Faço um apelo especial a vós, queridos sacerdotes, a quem Cristo escolheu, para que junto dele possam viver a vossa vida como sacrifício de louvor para a salvação do mundo. Só a partir da união com Jesus pode-se ter aquela fecundidade espiritual que é fonte de esperança no seu ministério pastoral. Recorda São Leão Magno que "a nossa participação no corpo e sangue de Cristo não tende a nada mais do que transformar-nos naquilo que recebemos" (Sermão 12, De Passione 3/7, PL 54). Se isto é verdade para cada cristão, é ainda mais para nós sacerdotes. Ser Eucaristia! Seja este o nosso desejo e esforço constante, para que a oferta do corpo e sangue do Senhor que fazemos sobre o altar esteja acompanhada do sacrifício das nossas vidas. Todos os dias, cultivemos pelo Corpo e Sangue do Senhor aquele amor livre e puro que nos faz dignos ministros de Cristo e testemunhas da sua alegria. É aquilo que os fiéis esperam de um padre: o exemplo do que é uma verdadeira devoção à Eucaristia; o amor que se vê ao passar longos momentos de silêncio e de adoração diante de Jesus, como fazia o Santo Cura d'Ars, que será lembrado de modo especial durante o Ano Sacerdotal.

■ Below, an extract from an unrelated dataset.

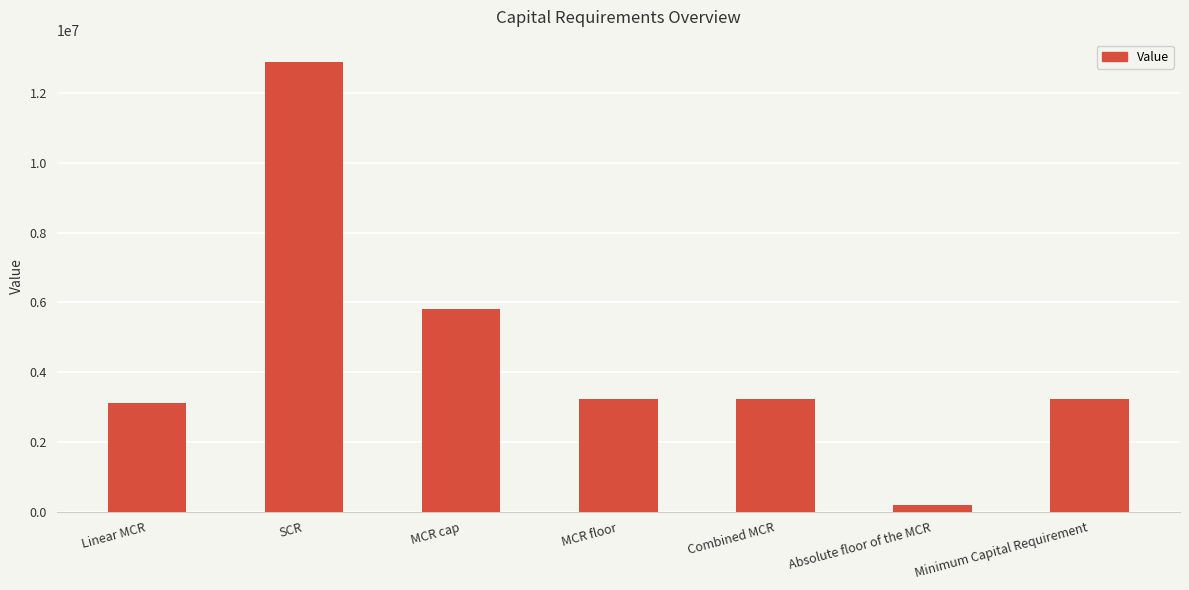

Reading left to right, list all the values displayed in this chart.

3100986	12883886	5797749	3220972	3220972	188756	3220972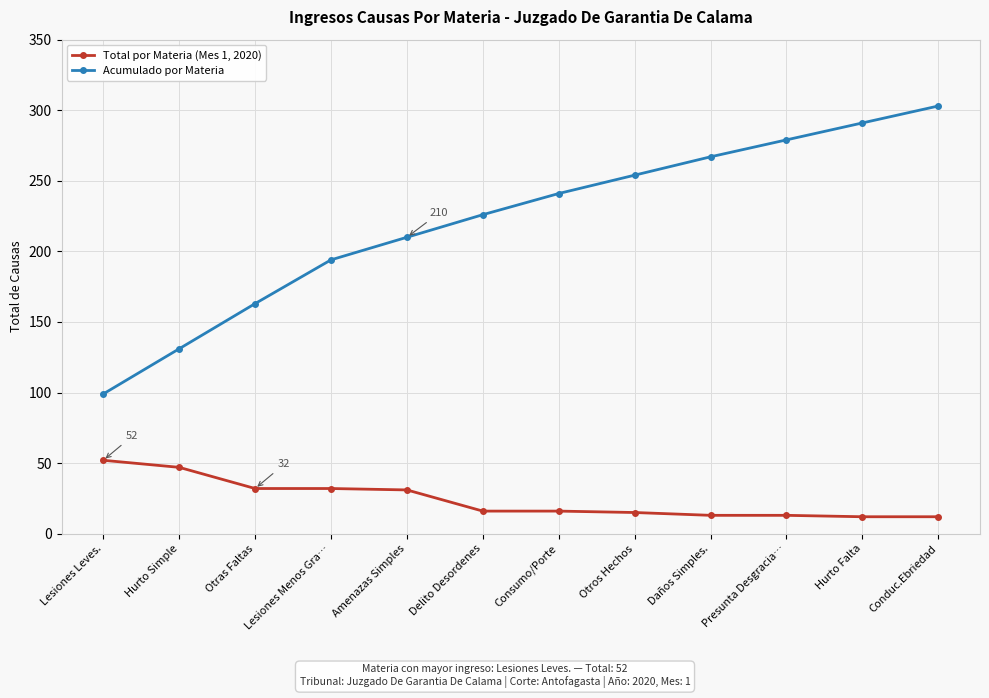

What is the total value across all series at Conduc.Ebriedad?

315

São João Maria Vianney gostava de dizer aos seus paroquianos: "Venham para a comunhão... É verdade que não somos dignos, mas precisamos" (Bernard Nodet, Le Curé d'Ars. Sa pensée - Filho coeur, éd. Mappus Xavier, Paris 1995, p. 119). Com a consciência da inadequação por causa dos pecados, mas com a necessidade de nutrir-nos do amor que o Senhor oferece no sacramento eucarístico, renovamos esta noite a nossa fé na presença real de Cristo na Eucaristia. Não se deve ter como um dado adquirido esta fé!

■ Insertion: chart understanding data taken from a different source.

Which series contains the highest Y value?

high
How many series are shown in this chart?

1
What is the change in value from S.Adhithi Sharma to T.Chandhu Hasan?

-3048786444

Há hoje o risco de uma secularização intrínseca na Igreja, que se pode traduzir num culto eucarístico formal e vazio, em celebrações destituídas daquela participação do coração que se exprime na veneração e no respeito pela liturgia. É sempre forte a tentação de reduzir a oração a momentos superficiais e apressados, deixando-se submergir pelas actividades e preocupações terrenas. Quando em breve recitarmos o Pai Nosso, a oração por excelência, vamos dizer: "O pão nosso de cada dia nos dai hoje", a pensar, naturalmente, no pão de cada dia. Esta questão contém, no entanto, algo mais profundo. O termo grego epioúsios, que traduzimos como "quotidiano", poderia também aludir ao pão "supra-substancial", o pão "do mundo a advir". Alguns Padres da Igreja viram aqui uma referência à Eucaristia, o pão da vida eterna que é dado na Santa Missa, a fim de que desde agora o mundo futuro comece em nós. Com a Eucaristia, portanto, o céu vem à terra, o advir de Deus ergue-se no presente e o tempo é abraçado pela eternidade divina.

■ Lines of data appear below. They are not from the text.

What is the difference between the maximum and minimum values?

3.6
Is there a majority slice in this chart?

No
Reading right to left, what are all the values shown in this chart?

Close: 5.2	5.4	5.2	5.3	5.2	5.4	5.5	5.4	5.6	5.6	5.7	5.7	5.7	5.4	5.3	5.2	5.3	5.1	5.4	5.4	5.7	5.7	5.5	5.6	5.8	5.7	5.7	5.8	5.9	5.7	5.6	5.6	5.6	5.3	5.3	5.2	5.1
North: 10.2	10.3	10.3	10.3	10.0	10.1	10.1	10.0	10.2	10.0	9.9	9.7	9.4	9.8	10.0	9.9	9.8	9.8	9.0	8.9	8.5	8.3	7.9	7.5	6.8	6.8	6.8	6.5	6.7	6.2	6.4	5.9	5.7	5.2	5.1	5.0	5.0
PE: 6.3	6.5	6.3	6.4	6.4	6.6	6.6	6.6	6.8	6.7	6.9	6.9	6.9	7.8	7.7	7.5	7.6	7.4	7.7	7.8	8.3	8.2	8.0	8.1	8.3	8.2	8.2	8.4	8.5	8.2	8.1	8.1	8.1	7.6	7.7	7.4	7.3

Queridos irmãos e irmãs, como todos os anos, no final da Santa Missa, teremos a tradicional procissão eucarística e elevaremos, com orações e cantos, um coro de imploração ao Senhor presente na hóstia consagrada. Diremos a Ele em nome de toda a cidade: permanece connosco, Jesus, concede-nos o dom de ti e dá-nos o pão que nos alimenta para a vida eterna! Liberta este mundo do veneno do mal, da violência e do ódio que polui as mentes, purifica-o com a força do teu amor misericordioso. E a ti, Maria, que te fizeste mulher "eucarística" na tua vida, ajuda-nos a caminhar juntos rumo à meta do céu, alimentados pelo Corpo e Sangue de Cristo, pão da vida eterna e remédio da imortalidade divina. Amen!